FREQUENTLY ASKED QUESTIONS

  1. Q. Does providing electrical protection for your equipment, warrant the costs?

    A.  Always.  Properly placed and selected electrical protection equipment requires a one-time known expense, whereas lightning  can be reoccurring, is totally unpredictable, and often results in repair and replacement costs which are three times the one-time cost for the electrical protection of a typical cell site.  Such damage can play havoc with communication budgets in economically difficult times.
  1. Q. Does providing a capacitively coupled grounding system for the maximum dissipation of lightning strike energy into the earth, warrant the additional grounding effort and expense?

    A.  Yes.  Most damage to equipment and copper cable from a lightning strike is from the resulting Ground Potential Rise (GPR) rather than from a direct lightning surge.  Special grounding system design can reduce the possible GPR to a typical grounding system to less than 300 Volts 8 out of 10 times.  Reducing the lightning induced GPR to a grounding system from 6000 Volts-Peak to approximately 300 Volts-Peak can prevent damage to equipment at a typical cell site.

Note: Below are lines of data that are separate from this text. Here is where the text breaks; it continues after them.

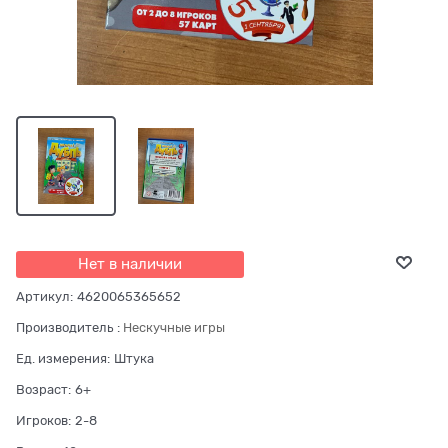
Нет в наличии
Артикул:
4620065365652
Производитель
:
Нескучные игры
Ед. измерения:
Штука
Возраст:
6+
Игроков:
2-8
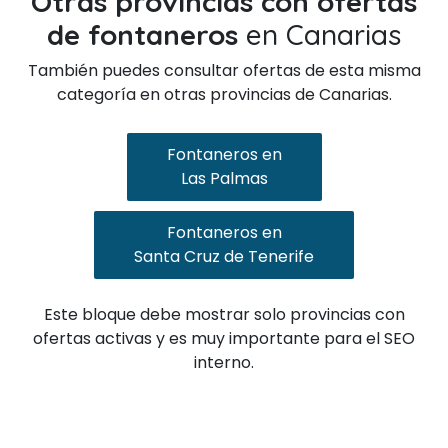
Otras provincias con ofertas
de fontaneros
en Canarias
También puedes consultar ofertas de esta misma
categoría en otras provincias de Canarias.
Fontaneros en
Las Palmas
Fontaneros en
Santa Cruz de Tenerife
Este bloque debe mostrar solo provincias con
ofertas activas y es muy importante para el SEO
interno.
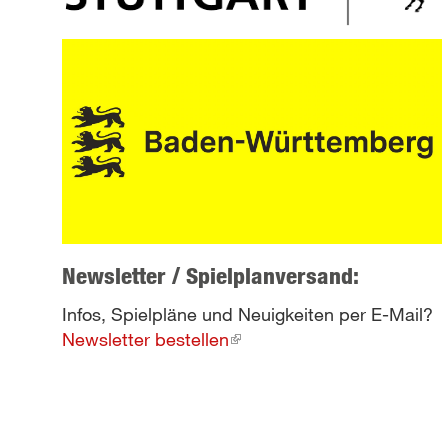
Newsletter / Spielplanversand:
Infos, Spielpläne und Neuigkeiten per E-Mail?
Newsletter bestellen
(link
is
external)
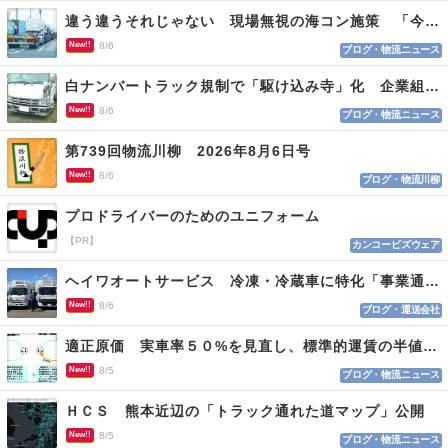
違う違うそれじゃない 現場無視の海コン施策 「今でも平均２～３時間は待つ」
New!!
8/6
ブログ・物流ニュース
白ナンバートラック規制で「駆け込み寺」化 企業組合が入会基準を見直しへ
New!!
8/6
ブログ・物流ニュース
第739回物流川柳 2026年8月6日号
New!!
8/6
ブログ・物流川柳
プロドライバーのためのユニフォーム
【PR】
カンコービズウェア
ヘイワオートサービス 冷凍・冷蔵車に特化「事業通じ貢献目指す」
New!!
8/6
ブログ・運送会社
適正原価 実車率５０%を見直し、標準的運賃の半値の恐れも
New!!
8/5
ブログ・物流ニュース
ＨＣＳ 熊本近辺の「トラック通れた道マップ」公開
New!!
8/5
ブログ・物流ニュース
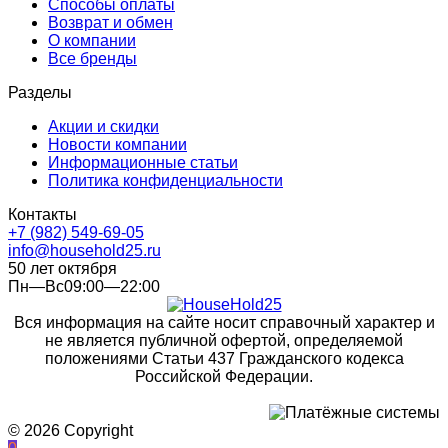
Способы оплаты
Возврат и обмен
О компании
Все бренды
Разделы
Акции и скидки
Новости компании
Информационные статьи
Политика конфиденциальности
Контакты
+7 (982) 549-69-05
info@household25.ru
50 лет октября
Пн—Вс09:00—22:00
Вся информация на сайте носит справочный характер и
не является публичной офертой, определяемой
положениями Статьи 437 Гражданского кодекса
Российской Федерации.
© 2026 Copyright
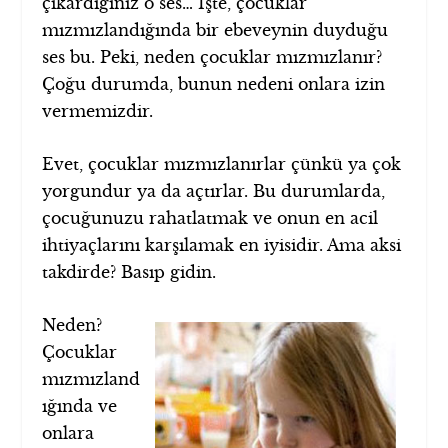
çıkardığınız o ses… İşte, çocuklar
mızmızlandığında bir ebeveynin duyduğu
ses bu. Peki, neden çocuklar mızmızlanır?
Çoğu durumda, bunun nedeni onlara izin
vermemizdir.
Evet, çocuklar mızmızlanırlar çünkü ya çok
yorgundur ya da açtırlar. Bu durumlarda,
çocuğunuzu rahatlatmak ve onun en acil
ihtiyaçlarını karşılamak en iyisidir. Ama aksi
takdirde? Basıp gidin.
Neden?
Çocuklar
mızmızland
ığında ve
onlara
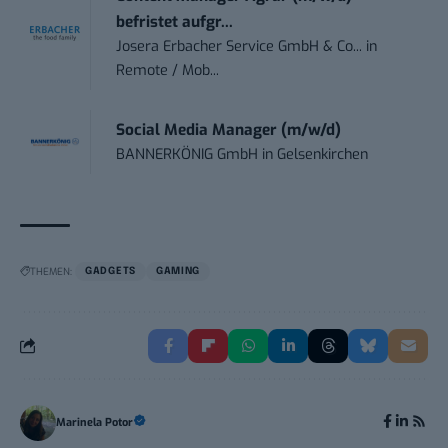
befristet aufgr...
Josera Erbacher Service GmbH & Co...
in
Remote / Mob...
Social Media Manager (m/w/d)
BANNERKÖNIG GmbH
in
Gelsenkirchen
THEMEN:
GADGETS
GAMING
Marinela Potor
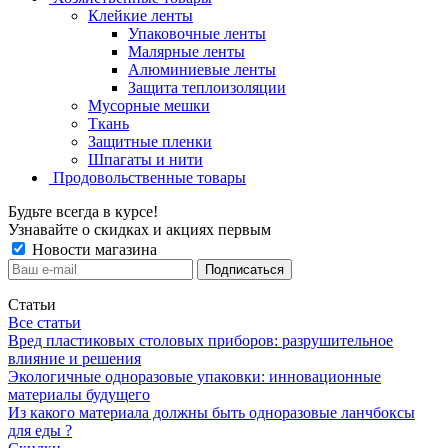
Клейкие ленты
Упаковочные ленты
Малярные ленты
Алюминиевые ленты
Защита теплоизоляции
Мусорные мешки
Ткань
Защитные пленки
Шпагаты и нити
Продовольственные товары
Будьте всегда в курсе!
Узнавайте о скидках и акциях первым
Новости магазина
Статьи
Все статьи
Вред пластиковых столовых приборов: разрушительное
влияние и решения
Экологичные одноразовые упаковки: инновационные
материалы будущего
Из какого материала должны быть одноразовые ланчбоксы
для еды ?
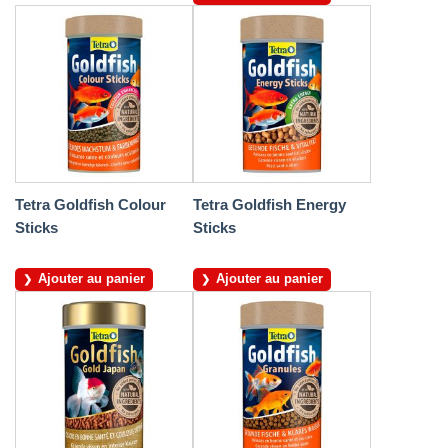
Tetra Goldfish Colour
Tetra Goldfish Energy
Sticks
Sticks
Ajouter au panier
Ajouter au panier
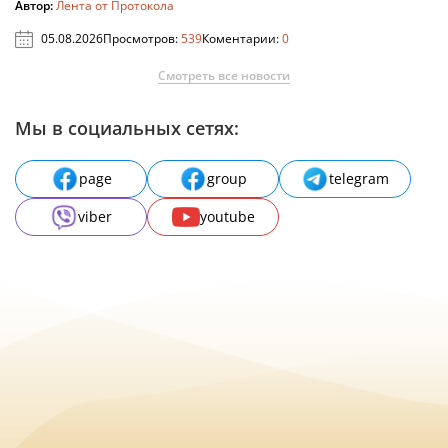
Автор:
Лента от Протокола
05.08.2026
Просмотров:
539
Коментарии:
0
Смотреть все новости
Мы в социальных сетях:
page
group
telegram
viber
youtube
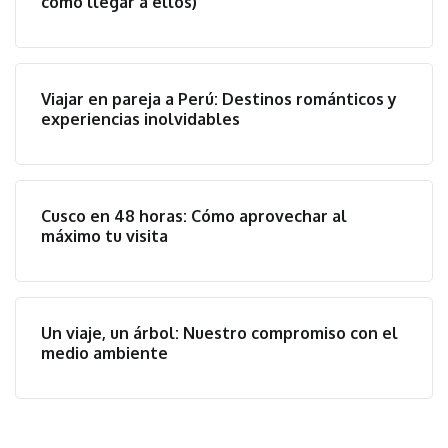
cómo llegar a ellos)
Viajar en pareja a Perú: Destinos románticos y
experiencias inolvidables
Cusco en 48 horas: Cómo aprovechar al
máximo tu visita
Un viaje, un árbol: Nuestro compromiso con el
medio ambiente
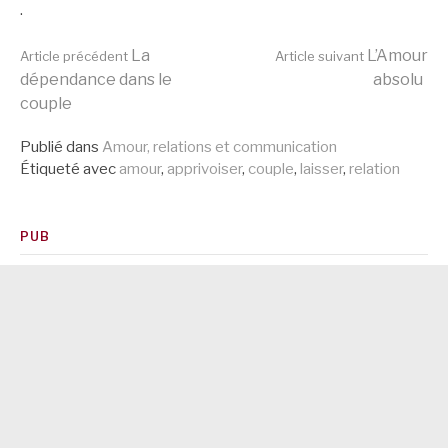
.
Lire
La
L’Amour
Article précédent
Article suivant
dépendance dans le
absolu
couple
la
Publié dans
Amour, relations et communication
Étiqueté avec
amour
,
apprivoiser
,
couple
,
laisser
,
relation
suite
PUB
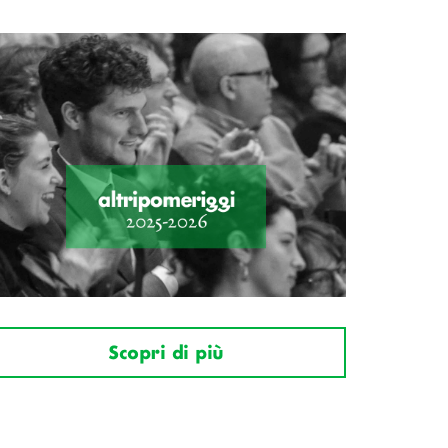
Scopri di più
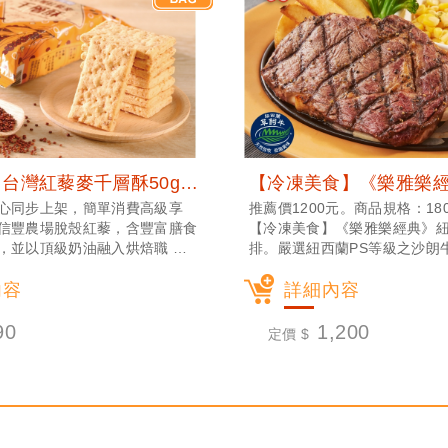
【樂雅樂】台灣紅藜麥千層酥50g\包 (常溫宅配)
心同步上架，簡單消費高級享
推薦價1200元。商品規格：180g
信豐農場脫殼紅藜，含豐富膳食
【冷凍美食】《樂雅樂經典》
，並以頂級奶油融入烘焙職 人
排。嚴選紐西蘭PS等級之沙朗
層堆疊，搭配營養價值高，低脂
路里、低脂肪、低膽固醇」之
紅藜，口味鬆脆、美味健康。
內容
分布均勻，建議煎至七分熟度
詳細內容
享受沙朗帶勁的嚼感！
90
1,200
定價 $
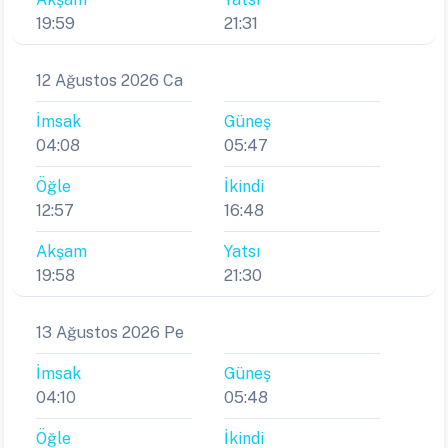
19:59
21:31
12 Ağustos 2026 Ca
İmsak
Güneş
04:08
05:47
Öğle
İkindi
12:57
16:48
Akşam
Yatsı
19:58
21:30
13 Ağustos 2026 Pe
İmsak
Güneş
04:10
05:48
Öğle
İkindi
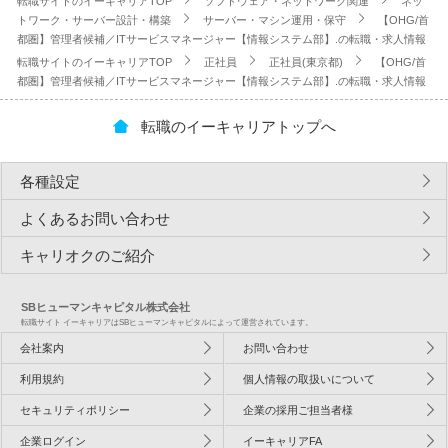
転職サイトのイーキャリアTOP
ソフトウェア・ネットワーク関連
ネッ
トワーク・サーバー設計・構築
サーバー・マシン運用・保守
【OHG/首
都圏】管理者候補／ITサービスマネージャー【情報システム部】.の転職・求人情報
転職サイトのイーキャリアTOP
正社員
正社員(東京都)
【OHG/首
都圏】管理者候補／ITサービスマネージャー【情報システム部】.の転職・求人情報
転職のイーキャリアトップへ
各種設定
よくあるお問い合わせ
キャリオクのご紹介
SBヒューマンキャピタル株式会社
転職サイト イーキャリアはSBヒューマンキャピタルによって運営されています。
会社案内
お問い合わせ
利用規約
個人情報の取扱いについて
セキュリティポリシー
企業の採用ご担当者様
企業ログイン
イーキャリアFA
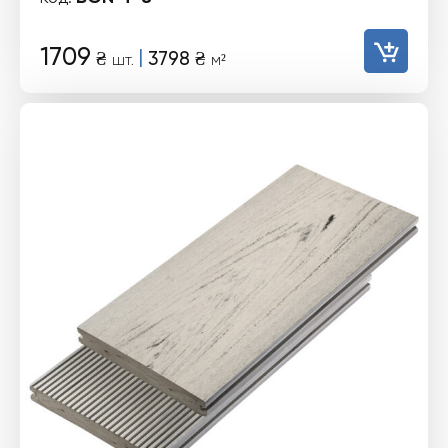
1709
|
₴
3798
₴
шт.
м²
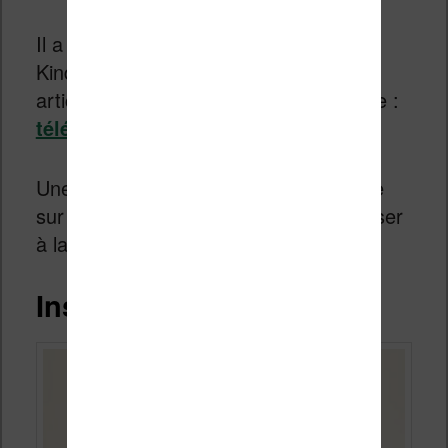
Il a donc fallu que je télécharge le livre
Kindle sur mon ordinateur. J’ai créé un
article pour vous expliquer comme faire :
télécharger un ebook Kindle
.
Une fois que vous avez le fichier Kindle
sur votre disque dur, vous pouvez passer
à la suite.
Installer Calibre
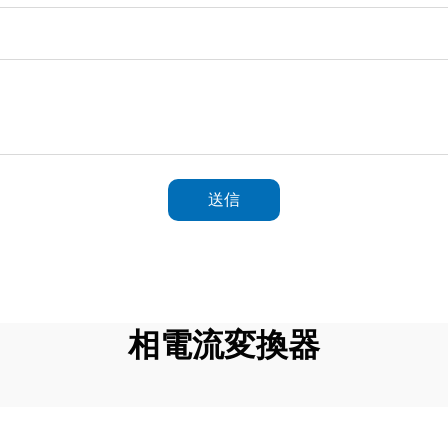
送信
相電流変換器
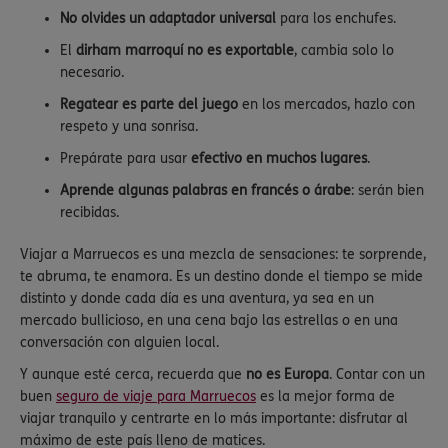
No olvides un adaptador universal
para los enchufes.
El
dirham marroquí no es exportable
, cambia solo lo
necesario.
Regatear es parte del juego
en los mercados, hazlo con
respeto y una sonrisa.
Prepárate para usar
efectivo en muchos lugares
.
Aprende algunas palabras en francés o árabe
: serán bien
recibidas.
Viajar a Marruecos es una mezcla de sensaciones: te sorprende,
te abruma, te enamora. Es un destino donde el tiempo se mide
distinto y donde cada día es una aventura, ya sea en un
mercado bullicioso, en una cena bajo las estrellas o en una
conversación con alguien local.
Y aunque esté cerca, recuerda que
no es Europa
. Contar con un
buen
seguro de viaje para Marruecos
es la mejor forma de
viajar tranquilo y centrarte en lo más importante: disfrutar al
máximo de este país lleno de matices.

  1. Q.  Is providing a capacitively coupled grounding system design cost effective?

    A.  Yes.  A single lightning strike to a typical cell tower will average approximately $25,000 in equipment damages.  Sites experiencing lightning damage may be subjected to several strikes in a year, pushing repair costs to $50K or more.  However, the addition of a capacitively coupled grounding system design using radials, sacrificial anodes, and single-point grounding techniques will usually add only about $8000 to the total grounding expense.
  1. Q.  Does providing a recommended 5-ohm ground to remote earth with a typical grounding system using a single ground ring with ground rods, provide the same lightning energy dissipation as a 5-ohm ground to remote earth with a capacitively coupled grounding system?

    A.  Absolutely not.  Lightning surge current is made up of frequencies between DC and 2MHZ.  Thus, when both grounding systems are measured resistively at 5 ohms, the capacitively coupled grounding system for lightning provides a much lower surge impedance to remote earth, and thus is a much better grounding system.  It is difficult to determine exactly how much better, but I estimate that equipment protected by a 5-ohm ground to remote earth using a single ground ring with ground rods will experience a voltage rise five to ten times greater than equipment protected by a 5-ohm ground to remote earth with a capacitively coupled grounding system.